Dernère publication
Depuis le jeudi 6 février 2025, les machines DT ADT, pelles hydrauliques, chargeuses et graders de la société minière EPSA, basée à Angovia, localité située à 30 km de Bouaflé dans la région de la Marahoué, sont à l’arrêt. Et pour cause : près de 600 travailleurs de ce site et d’autres sites miniers du même village ont décidé d’observer un arrêt de travail pour protester contre la non-satisfaction de leurs revendications.
Ils exigent le départ immédiat et sans condition de leur directrice des ressources humaines, M’Bahia Tété Sophie, ainsi que de son staff (les superviseurs), qu’ils accusent de connivence avec la direction pour leur infliger un traitement injuste. Lors d’une conférence de presse, Sidibé Lamine, secrétaire général du syndicat des travailleurs miniers (Syntra-EPSA-Yaouré), a dénoncé les conditions de travail difficiles et discriminatoires que subissent les employés locaux depuis près de quatre ans.
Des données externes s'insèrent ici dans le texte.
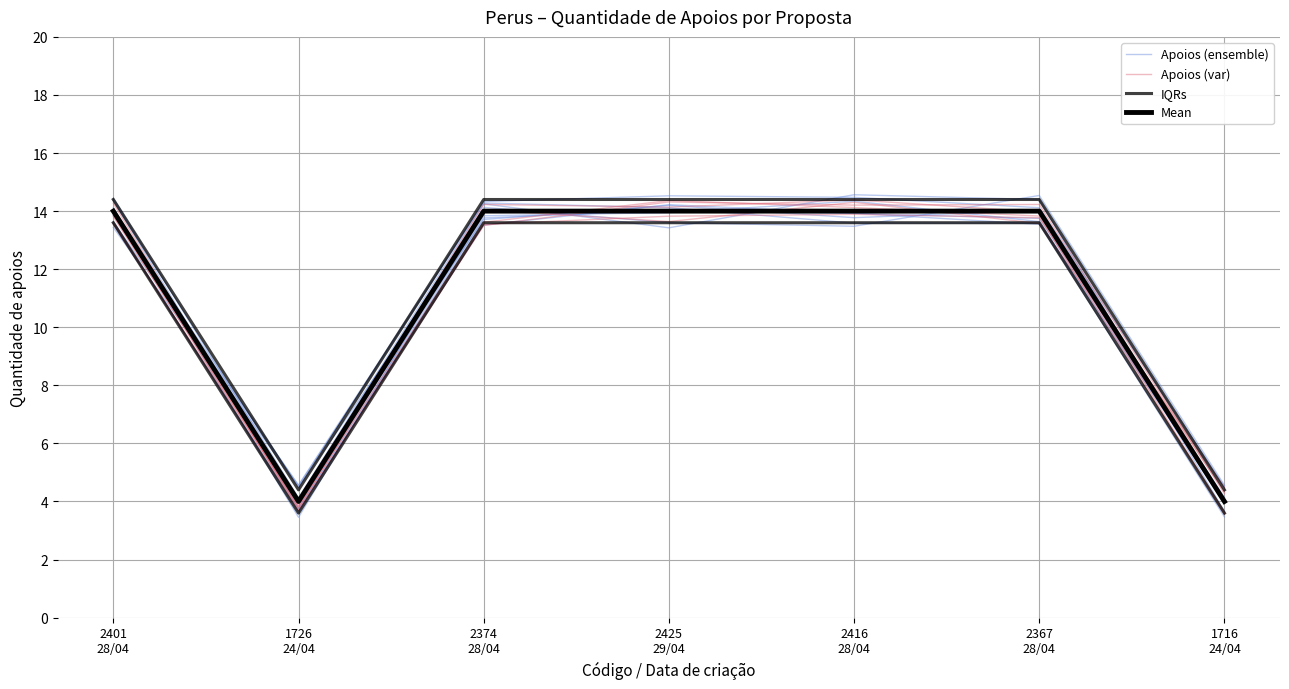

What is the total value across all series at 2425
29/04?

55.5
Selon lui, ils sont lésés, marginalisés et maltraités au profit des ouvriers expatriés. « Tout cela, simplement parce que nous avons créé un syndicat ! », a-t-il martelé, dénonçant une discrimination flagrante.
Les revendications des travailleurs
Parmi les revendications principales, figurent : Le paiement de la prime de logement et des rappels ; La régularisation du paiement des heures supplémentaires (actuellement, ils travaillent 14 jours mais ne sont pointés que 12 jours) ;Le paiement correct de la prime M2 (jugée mal calculée pour les représentants) ;Le versement de la prime de fidélité ;L’arrêt des entraves à la liberté syndicale ; La prise en charge de l’assurance complémentaire ;L’application des congés de maternité payés ;La cessation des licenciements abusifs sans indemnisation. Selon le syndicaliste, les travailleurs sont exploités par la direction espagnole, qui refuse toute forme d’organisation syndicale, ce qui est une violation des droits du travail en Côte d’Ivoire. « Nous sommes dans un pays de droit et de liberté. Pourquoi nous priver de nos acquis simplement parce que nous avons organisé une assemblée générale ? », s’est-il insurgé. Il a précisé que les travailleurs ne reprendront le travail qu’à condition d’obtenir : Le départ immédiat du DRH et de son staff ; Le paiement de la prime de fidélité ; L’engagement de la direction à ne pas exercer de représailles après cette grève. « Nous voulons négocier directement avec le patronat à Madrid. Si ce n’est pas le cas, nous paralyserons EPSA jusqu’à nouvel ordre ! », a-t-il averti.
« Réactions de la direction et des autorités locales »
M’Bahia Tété Sophie, la DRH d’EPSA, a indiqué qu’un communiqué de presse sera publié sous peu et qu’un processus de dialogue sera engagé avec les grévistes. D’après nos sources, peu après la conférence de presse, une réunion a été convoquée à Bouaflé par le préfet de région, réunissant la direction d’EPSA, les structures minières locales et la notabilité villageoise d’Angovia. Selon un ouvrier sous anonymat, la direction aurait accepté de payer la prime de fidélité à la fin du mois de février, mais aurait rejeté les autres revendications principales. Face à cela, les travailleurs refusent toujours de reprendre le travail et maintiennent leur grève jusqu’à nouvel ordre.